Rick Davis of the Consumer Metrics Institute tracks online durable goods sales data in real time day after day. This gives us a good (though incompete) measure of how much Americans are spending. From these data, Rick compiles a Daily Growth Index (DGI) to measure how the economy's doing. The graph below shows us where things stand now.



"The Consumer Metrics Institute's 91-day 'Trailing Quarter' Growth Index -vs- U.S. Department of Commerce's Quarterly GDP Growth Rates over past 4 years. The quarterly GDP growth rates are shown as 3-month plateaus in the graph.

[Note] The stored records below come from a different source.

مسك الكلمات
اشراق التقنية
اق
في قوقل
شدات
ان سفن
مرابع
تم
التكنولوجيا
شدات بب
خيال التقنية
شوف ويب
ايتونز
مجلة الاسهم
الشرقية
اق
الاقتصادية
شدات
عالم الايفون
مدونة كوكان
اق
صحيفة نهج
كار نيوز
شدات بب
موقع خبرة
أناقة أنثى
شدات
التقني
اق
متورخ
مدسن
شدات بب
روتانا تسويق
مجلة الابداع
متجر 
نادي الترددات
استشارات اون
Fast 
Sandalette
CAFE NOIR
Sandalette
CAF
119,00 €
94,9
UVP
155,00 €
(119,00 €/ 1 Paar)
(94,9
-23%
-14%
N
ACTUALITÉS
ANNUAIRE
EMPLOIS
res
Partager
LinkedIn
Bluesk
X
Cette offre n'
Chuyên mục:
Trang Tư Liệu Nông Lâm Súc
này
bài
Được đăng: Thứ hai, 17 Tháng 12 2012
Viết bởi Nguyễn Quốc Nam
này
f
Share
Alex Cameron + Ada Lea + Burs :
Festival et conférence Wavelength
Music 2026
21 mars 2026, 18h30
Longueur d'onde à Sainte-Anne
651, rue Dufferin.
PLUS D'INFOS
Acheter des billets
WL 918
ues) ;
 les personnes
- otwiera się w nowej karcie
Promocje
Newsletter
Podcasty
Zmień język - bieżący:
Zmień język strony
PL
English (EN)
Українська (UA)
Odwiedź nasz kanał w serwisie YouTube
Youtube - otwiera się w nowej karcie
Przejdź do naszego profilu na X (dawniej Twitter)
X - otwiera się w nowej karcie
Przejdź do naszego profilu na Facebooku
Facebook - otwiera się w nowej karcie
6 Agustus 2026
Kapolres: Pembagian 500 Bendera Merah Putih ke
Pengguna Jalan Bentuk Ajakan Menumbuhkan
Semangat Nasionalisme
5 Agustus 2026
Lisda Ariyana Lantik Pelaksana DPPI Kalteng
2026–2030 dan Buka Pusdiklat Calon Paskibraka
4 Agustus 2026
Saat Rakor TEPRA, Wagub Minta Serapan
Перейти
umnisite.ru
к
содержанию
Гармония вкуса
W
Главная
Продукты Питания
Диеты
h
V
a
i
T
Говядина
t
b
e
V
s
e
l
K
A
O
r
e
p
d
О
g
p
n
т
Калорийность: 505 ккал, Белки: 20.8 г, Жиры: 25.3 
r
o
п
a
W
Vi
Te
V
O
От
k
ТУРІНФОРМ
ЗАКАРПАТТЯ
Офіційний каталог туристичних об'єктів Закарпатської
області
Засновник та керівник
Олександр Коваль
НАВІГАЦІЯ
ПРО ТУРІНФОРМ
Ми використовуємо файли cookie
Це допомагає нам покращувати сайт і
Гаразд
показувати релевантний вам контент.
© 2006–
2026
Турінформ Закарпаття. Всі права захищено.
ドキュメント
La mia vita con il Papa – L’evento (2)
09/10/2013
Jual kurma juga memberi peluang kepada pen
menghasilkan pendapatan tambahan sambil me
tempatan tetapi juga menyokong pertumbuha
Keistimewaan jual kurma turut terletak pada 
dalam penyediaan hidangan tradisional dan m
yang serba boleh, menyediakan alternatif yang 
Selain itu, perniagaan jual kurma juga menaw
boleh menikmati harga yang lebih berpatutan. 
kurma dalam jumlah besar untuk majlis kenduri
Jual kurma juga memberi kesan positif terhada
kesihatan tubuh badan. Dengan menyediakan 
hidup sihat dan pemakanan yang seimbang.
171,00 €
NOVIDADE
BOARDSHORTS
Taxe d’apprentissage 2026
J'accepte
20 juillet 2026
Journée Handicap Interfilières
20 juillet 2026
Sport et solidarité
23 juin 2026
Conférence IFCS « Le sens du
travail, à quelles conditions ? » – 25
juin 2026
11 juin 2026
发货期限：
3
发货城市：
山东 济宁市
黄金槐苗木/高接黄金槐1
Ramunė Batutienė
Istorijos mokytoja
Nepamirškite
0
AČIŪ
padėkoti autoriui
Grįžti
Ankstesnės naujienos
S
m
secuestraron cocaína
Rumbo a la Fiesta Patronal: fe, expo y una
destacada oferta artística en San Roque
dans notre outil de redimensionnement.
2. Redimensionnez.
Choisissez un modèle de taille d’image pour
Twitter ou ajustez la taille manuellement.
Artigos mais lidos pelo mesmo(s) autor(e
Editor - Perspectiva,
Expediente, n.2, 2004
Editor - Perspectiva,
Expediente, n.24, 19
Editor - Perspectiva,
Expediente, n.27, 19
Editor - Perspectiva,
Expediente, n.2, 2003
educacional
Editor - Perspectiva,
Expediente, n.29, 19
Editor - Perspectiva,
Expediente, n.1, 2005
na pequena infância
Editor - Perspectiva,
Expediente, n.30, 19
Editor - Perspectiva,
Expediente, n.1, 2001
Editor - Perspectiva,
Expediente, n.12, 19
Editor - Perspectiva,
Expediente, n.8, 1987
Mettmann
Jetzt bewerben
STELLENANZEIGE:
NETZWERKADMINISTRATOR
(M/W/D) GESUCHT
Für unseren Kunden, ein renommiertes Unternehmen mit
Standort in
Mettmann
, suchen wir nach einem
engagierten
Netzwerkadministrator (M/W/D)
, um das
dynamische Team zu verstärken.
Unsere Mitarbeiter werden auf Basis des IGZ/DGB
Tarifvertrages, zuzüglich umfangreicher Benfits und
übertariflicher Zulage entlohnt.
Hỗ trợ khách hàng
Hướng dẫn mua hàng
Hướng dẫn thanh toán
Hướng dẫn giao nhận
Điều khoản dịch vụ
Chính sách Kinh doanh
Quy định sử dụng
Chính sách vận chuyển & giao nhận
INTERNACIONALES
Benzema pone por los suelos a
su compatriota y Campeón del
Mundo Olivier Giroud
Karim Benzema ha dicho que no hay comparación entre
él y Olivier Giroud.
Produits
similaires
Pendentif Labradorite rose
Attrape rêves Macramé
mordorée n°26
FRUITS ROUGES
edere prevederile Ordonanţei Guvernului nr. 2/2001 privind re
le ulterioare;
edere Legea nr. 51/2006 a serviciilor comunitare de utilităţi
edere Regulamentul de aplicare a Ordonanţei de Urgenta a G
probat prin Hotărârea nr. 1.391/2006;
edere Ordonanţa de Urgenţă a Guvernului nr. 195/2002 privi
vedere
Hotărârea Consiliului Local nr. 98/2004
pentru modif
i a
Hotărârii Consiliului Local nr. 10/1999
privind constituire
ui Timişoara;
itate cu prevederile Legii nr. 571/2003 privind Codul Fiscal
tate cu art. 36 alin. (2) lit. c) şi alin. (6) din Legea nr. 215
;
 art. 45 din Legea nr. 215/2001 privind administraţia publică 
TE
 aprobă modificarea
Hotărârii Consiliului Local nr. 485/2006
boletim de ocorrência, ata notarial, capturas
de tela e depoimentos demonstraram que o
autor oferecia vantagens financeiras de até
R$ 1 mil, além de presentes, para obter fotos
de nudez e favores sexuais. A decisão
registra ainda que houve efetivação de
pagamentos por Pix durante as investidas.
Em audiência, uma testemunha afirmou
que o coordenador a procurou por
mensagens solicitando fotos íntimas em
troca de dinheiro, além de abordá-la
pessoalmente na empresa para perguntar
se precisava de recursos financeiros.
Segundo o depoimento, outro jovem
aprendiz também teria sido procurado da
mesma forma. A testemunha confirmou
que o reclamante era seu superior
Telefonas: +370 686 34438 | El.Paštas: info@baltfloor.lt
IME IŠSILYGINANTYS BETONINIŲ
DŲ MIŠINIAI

The Consumer Metrics Institute's Growth Index is plotted as a monthly average." I updated this graph (pink line for Aug-Oct) to reflect today's advance GDP estimate.

You can easily see that whereas the DGI used to lead and reflect GDP, there is a large divergence between the two in 2010. In other words, spending on durable goods has fallen off a cliff, but GDP remains elevated. Imagine that! Rick's data is further validated in the Gallup polling data I presented in Our Economy Is A Bad Joke. Here's the spending numbers for those making less than $90,000 a year, which is about 88% of the population.

http://peakwatch.typepad.com/.a/6a00d83 ... c65970c-pi

Spending by lower and middle income people fell significantly from July through September. Those are the 3rd quarter months. So much for the contribution to GDP of the consumer spending part of PCE.

This anemic spending data is hard to reconcile with the change in private inventories, which "added 1.44 percentage points to the third-quarter change in real GDP after adding 0.82 percentage point to the second-quarter change" according to the BEA. Look for that component of GDP to be revised downward in future releases.

Mark Twain referred to "lies, damned lies, and statistics." It's a shame he didn't live in the present, when the fine art of prevarication with statistics has been taken to new, unprecedented levels of sophistication.